Após a retirada francesa da Prússia, novos projetos arquitetónicos começaram a ser realizados em Berlim, a fim de criar uma nova imagem para a capital. Estes projetos desempenharam um papel crucial na formação do gosto estético do público e no avanço da arte, em termos de educação pública. Entre eles, temos o Neue Wache, a Casa da Nova Guarda, concluída em 1816; a Schauspielhaus, a Sala de Concertos, concluída em 1821, e, finalmente, o Altes Museum inaugurado em 1830. Estes três edifícios, que ainda hoje, são ícones de Berlim, foram projetos reais, encomendados diretamente a Karl Schinkel. A sua posição como funcionário do estado em Oberbaudeputation (Conselho Prussiano de Obras) também lhe permitia supervisionar projetos arquitetónicos e ser responsável pela estética arquitetónica, em todo o estado.

──────────

## O que se pede
Responda às perguntas seguintes sobre o excerto acerca dos novos projetos arquitetónicos de Berlim, marcando cada resposta com a mesma letra.
(a) Em que ano foi concluído o Neue Wache?
(b) Em que ano foi inaugurado o Altes Museum?
(c) Em que organismo trabalhava Karl Schinkel como funcionário do estado?

## Entradas fornecidas

──────────

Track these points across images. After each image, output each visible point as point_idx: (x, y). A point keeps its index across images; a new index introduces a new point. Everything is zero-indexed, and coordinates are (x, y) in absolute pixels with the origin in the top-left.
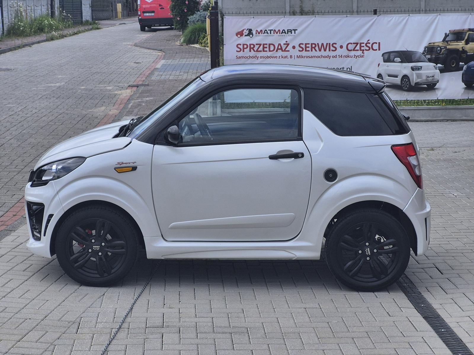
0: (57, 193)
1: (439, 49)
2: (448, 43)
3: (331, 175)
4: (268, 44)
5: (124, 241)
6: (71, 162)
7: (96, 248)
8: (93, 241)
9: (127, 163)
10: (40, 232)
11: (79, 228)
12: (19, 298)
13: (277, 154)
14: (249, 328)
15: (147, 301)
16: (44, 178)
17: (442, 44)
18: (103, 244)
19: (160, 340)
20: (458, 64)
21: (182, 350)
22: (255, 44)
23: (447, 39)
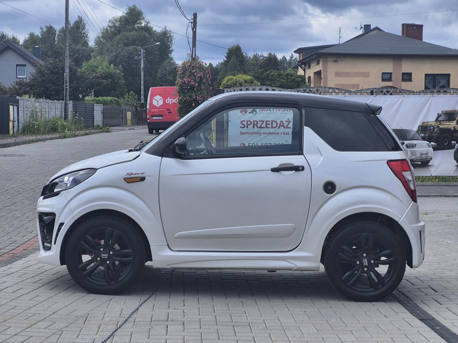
0: (69, 202)
1: (432, 128)
2: (440, 123)
3: (330, 188)
4: (271, 121)
5: (132, 250)
6: (82, 173)
7: (105, 256)
8: (102, 249)
9: (136, 174)
10: (50, 243)
11: (88, 236)
12: (29, 300)
13: (278, 166)
14: (251, 323)
15: (153, 305)
16: (56, 190)
17: (435, 123)
18: (111, 253)
19: (165, 329)
20: (450, 143)
21: (186, 336)
22: (258, 121)
23: (439, 119)
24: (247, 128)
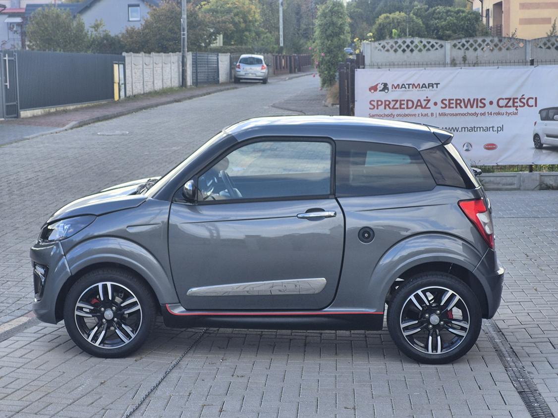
4: (406, 101)
22: (391, 101)
24: (377, 108)
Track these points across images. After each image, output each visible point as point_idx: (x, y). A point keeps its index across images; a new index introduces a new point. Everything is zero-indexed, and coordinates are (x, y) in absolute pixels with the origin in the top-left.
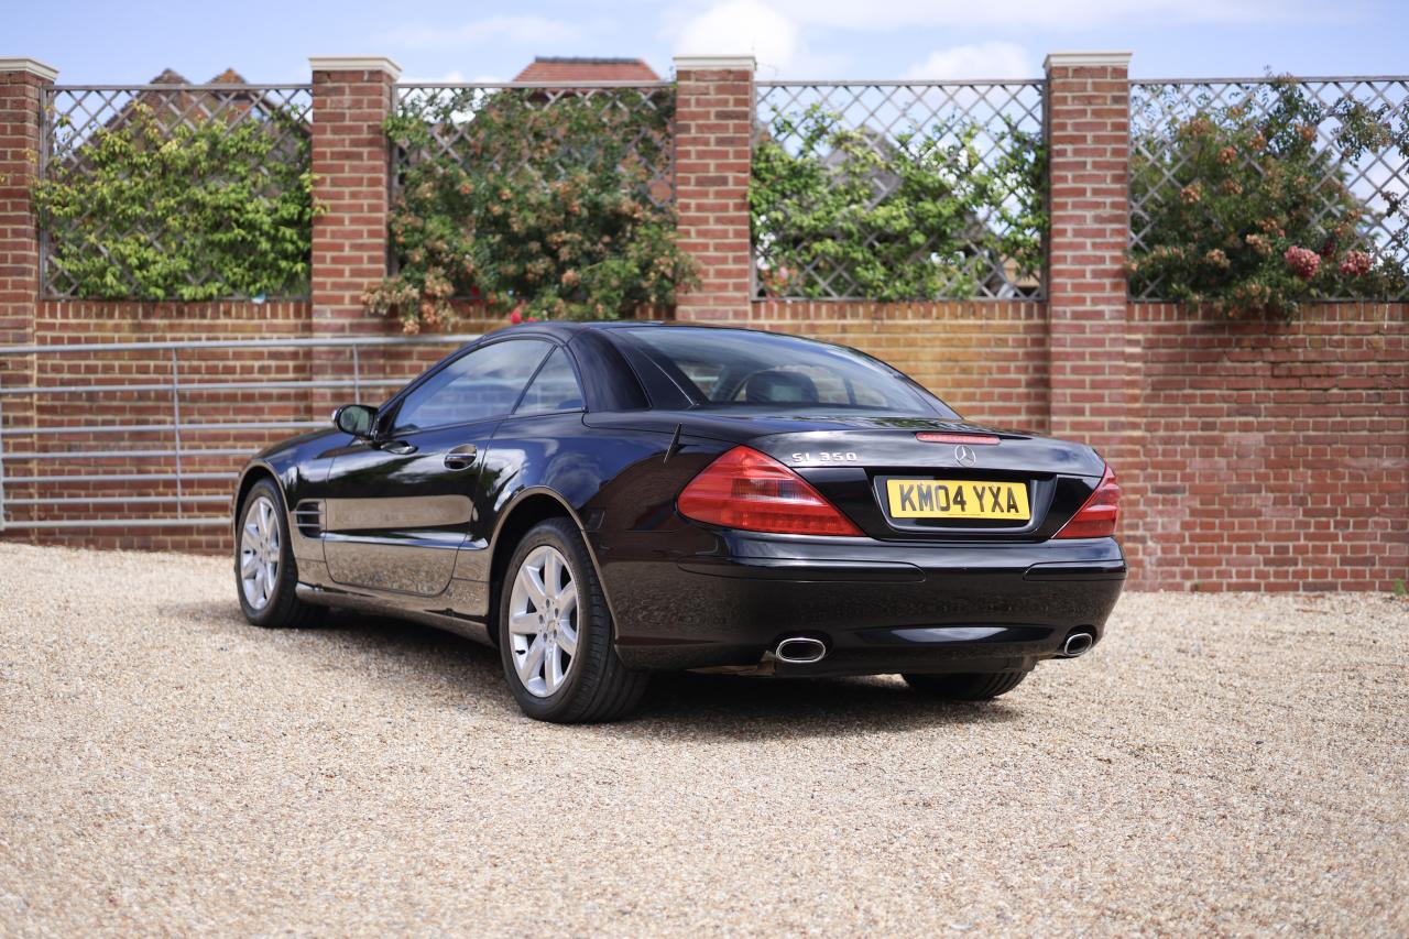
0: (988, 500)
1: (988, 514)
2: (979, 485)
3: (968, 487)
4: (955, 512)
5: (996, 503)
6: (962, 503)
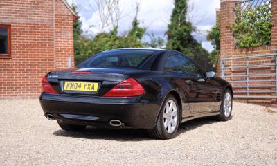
0: (87, 86)
1: (86, 90)
2: (86, 83)
3: (83, 83)
4: (78, 89)
5: (89, 87)
6: (80, 87)
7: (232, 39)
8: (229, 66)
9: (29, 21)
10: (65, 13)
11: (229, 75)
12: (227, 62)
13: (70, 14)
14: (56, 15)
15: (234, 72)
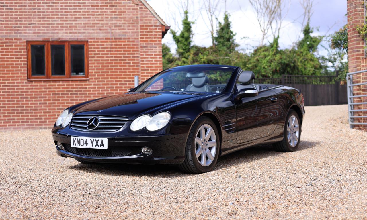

──────────

## Resposta ao exercício
(a) Em 1816.
(b) Em 1830.
(c) No Oberbaudeputation (Conselho Prussiano de Obras).